Память Ингольфа осветилась тысячами воспоминаний. Он вспомнил, что когда он был еще ребенком, то отец его прогнал одного слугу, который при мальчике сказал, что арматор Ингольфа вовсе ему не отец; что при поступлении его в кадетский корпус вместо метрического свидетельства о рождении и крещении был представлен какой-то нотариальный документ… Далее ему вспомнилась одна фраза, случайно услышанная им, когда он играл у дверей кабинета своего отца, который в это время сидел с своим нотариусом: «Вы совершенно поняли мои намерения, г.Свитен, – говорил отец Ингольфа, – составьте же поскорее бумагу, потому что если я умру без завещания, то ребенок не получит наследства». И, кроме того, Ингольфу припомнилось множество мельчайших подробностей, которые, группируясь вокруг главного факта, придавали ему неоспоримую достоверность.
Теперь для него объяснилось, почему все в Розольфсе казалось ему знакомым, уже виденным когда-то прежде. Детская память, как это весьма часто случается, гораздо лучше сохранила впечатления глаза, чем впечатления ума.
Несколько минут было достаточно Ингольфу для того, чтобы разобраться в своих воспоминаниях. Ему теперь хотелось узнать, каким образом он был похищен из лона семьи, и старик рассказал ему все с мельчайшими подробностями, обнаружившими в старце необычайную ясность ума.
Невозможно описать, с каким изумлением капитан выслушал рассказ о подлом поступке Надода, о том влиянии, которое имел бандит на всю жизнь Ингольфа. Он просто не верил своим ушам и несколько раз заставил Розевеля повторить себе этот удивительный рассказ.

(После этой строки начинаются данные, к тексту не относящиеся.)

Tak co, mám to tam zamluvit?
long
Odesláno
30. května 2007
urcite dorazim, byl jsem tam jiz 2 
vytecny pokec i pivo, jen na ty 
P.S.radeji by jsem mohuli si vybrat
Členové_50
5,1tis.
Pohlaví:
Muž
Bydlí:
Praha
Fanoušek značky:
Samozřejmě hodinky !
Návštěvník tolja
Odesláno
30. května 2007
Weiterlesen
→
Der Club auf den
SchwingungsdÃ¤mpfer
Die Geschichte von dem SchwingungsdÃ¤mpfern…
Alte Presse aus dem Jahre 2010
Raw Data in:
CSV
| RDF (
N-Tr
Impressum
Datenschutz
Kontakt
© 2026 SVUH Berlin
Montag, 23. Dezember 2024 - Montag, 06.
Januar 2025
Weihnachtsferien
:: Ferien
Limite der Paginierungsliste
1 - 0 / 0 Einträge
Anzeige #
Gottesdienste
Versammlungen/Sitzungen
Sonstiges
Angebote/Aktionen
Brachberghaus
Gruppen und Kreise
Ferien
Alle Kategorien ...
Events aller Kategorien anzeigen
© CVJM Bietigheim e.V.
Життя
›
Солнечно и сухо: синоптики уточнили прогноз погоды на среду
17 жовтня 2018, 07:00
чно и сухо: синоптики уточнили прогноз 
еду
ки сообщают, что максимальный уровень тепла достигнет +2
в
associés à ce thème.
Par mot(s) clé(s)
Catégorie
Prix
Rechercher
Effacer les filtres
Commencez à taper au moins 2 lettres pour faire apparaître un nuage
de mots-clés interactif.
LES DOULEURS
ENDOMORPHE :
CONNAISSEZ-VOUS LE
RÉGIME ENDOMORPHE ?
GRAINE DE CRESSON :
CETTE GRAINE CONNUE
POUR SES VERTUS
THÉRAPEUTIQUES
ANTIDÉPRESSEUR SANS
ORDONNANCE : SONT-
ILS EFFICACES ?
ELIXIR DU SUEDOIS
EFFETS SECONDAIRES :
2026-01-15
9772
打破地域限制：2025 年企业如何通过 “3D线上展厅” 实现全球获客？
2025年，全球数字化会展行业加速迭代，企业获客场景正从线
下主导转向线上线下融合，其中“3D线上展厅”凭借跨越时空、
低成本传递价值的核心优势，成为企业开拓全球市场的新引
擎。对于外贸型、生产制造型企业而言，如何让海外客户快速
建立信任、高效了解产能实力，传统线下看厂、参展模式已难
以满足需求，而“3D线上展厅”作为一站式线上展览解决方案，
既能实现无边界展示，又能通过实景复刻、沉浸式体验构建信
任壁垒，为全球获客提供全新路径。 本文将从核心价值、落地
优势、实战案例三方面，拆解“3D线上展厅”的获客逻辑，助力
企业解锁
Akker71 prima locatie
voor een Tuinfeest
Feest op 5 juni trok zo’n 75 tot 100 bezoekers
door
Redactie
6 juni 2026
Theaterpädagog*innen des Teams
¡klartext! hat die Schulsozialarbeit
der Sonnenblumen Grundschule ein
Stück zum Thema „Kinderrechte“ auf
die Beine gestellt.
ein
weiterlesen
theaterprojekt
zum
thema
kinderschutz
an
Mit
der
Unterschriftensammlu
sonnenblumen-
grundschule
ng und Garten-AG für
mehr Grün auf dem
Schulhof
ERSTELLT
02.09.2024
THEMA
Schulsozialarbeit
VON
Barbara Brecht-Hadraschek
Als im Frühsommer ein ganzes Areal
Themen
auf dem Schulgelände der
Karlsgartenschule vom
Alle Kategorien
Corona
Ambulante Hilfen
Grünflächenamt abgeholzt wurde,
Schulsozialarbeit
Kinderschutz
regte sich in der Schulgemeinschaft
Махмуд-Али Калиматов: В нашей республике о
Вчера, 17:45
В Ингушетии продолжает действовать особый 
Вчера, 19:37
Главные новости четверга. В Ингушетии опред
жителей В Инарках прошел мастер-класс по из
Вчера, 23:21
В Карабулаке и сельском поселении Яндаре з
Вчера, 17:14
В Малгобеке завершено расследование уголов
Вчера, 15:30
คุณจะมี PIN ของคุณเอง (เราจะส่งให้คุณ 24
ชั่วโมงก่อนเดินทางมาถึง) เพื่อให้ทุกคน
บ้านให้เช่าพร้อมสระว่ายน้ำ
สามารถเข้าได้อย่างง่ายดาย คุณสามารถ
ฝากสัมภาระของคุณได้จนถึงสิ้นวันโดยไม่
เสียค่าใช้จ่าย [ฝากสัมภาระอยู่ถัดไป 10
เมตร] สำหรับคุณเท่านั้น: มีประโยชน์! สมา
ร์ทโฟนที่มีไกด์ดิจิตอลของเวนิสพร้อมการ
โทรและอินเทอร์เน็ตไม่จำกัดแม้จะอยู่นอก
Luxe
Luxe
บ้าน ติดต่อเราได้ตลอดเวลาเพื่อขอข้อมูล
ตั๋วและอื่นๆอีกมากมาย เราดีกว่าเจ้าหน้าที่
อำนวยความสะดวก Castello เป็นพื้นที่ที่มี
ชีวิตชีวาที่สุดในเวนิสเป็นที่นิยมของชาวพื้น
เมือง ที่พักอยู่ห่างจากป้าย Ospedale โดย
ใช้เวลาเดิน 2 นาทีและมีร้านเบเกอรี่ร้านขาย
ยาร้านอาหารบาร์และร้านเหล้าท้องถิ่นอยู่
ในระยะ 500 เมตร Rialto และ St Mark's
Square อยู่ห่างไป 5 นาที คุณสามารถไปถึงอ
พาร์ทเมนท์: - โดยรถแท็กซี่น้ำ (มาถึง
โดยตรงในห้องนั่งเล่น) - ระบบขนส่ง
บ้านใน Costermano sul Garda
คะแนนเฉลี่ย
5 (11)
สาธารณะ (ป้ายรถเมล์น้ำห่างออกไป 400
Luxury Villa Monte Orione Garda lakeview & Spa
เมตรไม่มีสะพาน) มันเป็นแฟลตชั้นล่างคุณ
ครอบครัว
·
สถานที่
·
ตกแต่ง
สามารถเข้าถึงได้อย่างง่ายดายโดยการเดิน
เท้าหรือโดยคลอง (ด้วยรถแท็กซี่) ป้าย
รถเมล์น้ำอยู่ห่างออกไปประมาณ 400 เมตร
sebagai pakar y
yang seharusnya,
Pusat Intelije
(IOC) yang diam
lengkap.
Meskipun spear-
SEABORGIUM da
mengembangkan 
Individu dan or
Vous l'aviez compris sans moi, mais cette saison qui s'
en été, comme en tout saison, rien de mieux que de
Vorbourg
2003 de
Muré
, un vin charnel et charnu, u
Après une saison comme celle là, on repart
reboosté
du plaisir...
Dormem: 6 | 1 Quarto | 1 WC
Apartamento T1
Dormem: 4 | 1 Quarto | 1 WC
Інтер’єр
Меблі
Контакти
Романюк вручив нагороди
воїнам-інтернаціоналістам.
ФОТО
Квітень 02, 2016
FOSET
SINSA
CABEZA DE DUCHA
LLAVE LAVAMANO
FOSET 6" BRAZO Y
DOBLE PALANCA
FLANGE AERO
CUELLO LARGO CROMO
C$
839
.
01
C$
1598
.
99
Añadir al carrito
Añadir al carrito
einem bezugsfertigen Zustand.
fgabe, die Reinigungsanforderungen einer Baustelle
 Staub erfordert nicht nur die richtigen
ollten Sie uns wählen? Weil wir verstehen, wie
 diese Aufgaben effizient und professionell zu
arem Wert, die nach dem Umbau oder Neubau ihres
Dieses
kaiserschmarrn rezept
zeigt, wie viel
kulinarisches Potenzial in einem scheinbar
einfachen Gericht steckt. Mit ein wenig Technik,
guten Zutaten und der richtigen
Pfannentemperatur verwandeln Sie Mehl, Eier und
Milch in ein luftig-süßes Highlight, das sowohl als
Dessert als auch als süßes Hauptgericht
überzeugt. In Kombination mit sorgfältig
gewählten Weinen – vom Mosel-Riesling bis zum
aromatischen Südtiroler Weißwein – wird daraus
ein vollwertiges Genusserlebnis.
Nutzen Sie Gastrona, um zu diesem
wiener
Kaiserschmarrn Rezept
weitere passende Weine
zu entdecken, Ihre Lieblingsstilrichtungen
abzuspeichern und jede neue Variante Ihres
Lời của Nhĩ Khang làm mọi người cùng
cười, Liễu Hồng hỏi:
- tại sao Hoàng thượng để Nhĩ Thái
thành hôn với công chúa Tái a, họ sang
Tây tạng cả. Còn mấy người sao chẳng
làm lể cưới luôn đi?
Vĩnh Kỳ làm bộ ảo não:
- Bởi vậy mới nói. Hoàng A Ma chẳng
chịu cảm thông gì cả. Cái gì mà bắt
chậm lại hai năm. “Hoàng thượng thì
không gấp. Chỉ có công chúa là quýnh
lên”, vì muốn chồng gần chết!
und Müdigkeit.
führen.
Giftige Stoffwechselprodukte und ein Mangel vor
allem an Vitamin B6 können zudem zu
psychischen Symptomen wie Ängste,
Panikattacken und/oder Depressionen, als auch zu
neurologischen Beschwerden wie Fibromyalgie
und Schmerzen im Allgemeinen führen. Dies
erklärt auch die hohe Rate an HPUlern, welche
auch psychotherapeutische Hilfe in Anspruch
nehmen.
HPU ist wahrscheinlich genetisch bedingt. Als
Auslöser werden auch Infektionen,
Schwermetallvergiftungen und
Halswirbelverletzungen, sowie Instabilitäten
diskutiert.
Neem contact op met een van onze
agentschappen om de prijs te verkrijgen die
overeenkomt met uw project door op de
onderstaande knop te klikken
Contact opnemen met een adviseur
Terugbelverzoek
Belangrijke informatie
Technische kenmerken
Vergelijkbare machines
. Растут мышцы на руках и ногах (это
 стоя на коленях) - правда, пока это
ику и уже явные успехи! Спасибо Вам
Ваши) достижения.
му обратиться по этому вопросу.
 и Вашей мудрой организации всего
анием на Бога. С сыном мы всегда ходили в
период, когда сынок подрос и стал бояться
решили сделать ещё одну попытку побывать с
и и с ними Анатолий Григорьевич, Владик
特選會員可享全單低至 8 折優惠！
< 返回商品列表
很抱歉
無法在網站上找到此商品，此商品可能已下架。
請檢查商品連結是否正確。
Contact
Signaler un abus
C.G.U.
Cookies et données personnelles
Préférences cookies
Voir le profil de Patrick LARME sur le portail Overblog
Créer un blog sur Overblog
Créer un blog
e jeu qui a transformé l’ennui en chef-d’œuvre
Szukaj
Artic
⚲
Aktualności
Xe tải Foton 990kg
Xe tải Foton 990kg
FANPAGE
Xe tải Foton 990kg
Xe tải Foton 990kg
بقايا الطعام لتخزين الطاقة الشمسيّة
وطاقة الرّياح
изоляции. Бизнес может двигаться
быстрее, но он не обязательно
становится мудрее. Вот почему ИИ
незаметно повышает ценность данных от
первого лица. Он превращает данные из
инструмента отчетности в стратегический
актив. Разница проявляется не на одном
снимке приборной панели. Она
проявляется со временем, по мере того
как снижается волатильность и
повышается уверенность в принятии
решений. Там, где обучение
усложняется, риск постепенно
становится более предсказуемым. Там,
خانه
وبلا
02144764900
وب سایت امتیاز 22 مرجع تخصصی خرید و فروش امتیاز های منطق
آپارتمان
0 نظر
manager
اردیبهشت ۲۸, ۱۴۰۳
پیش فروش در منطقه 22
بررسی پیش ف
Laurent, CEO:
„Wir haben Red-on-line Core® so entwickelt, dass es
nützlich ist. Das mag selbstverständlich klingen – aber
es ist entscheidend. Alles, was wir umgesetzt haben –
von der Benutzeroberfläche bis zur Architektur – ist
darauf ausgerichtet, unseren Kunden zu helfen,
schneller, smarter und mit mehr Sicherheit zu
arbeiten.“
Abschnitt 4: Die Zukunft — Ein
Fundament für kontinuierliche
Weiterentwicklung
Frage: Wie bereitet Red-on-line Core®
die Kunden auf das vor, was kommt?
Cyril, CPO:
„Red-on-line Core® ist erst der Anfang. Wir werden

– Странно! Странно! – твердил молодой человек. – Ну, как не сказать, что все это – судьба. На родину меня привез тот самый человек, который оторвал меня от родных, – и сделал это бессознательно… Негодяю едва не удалось натолкнуть меня на отцеубийство, потому что разве можно было бы знать заранее, как далеко завело бы меня исполнение министерского предписания? Разумеется, отца и братьев я хотел только арестовать, но мог ли бы я во всякую минуту остановить пыл своих матросов, в особенности, если б этот подлец Надод стал их подстрекать?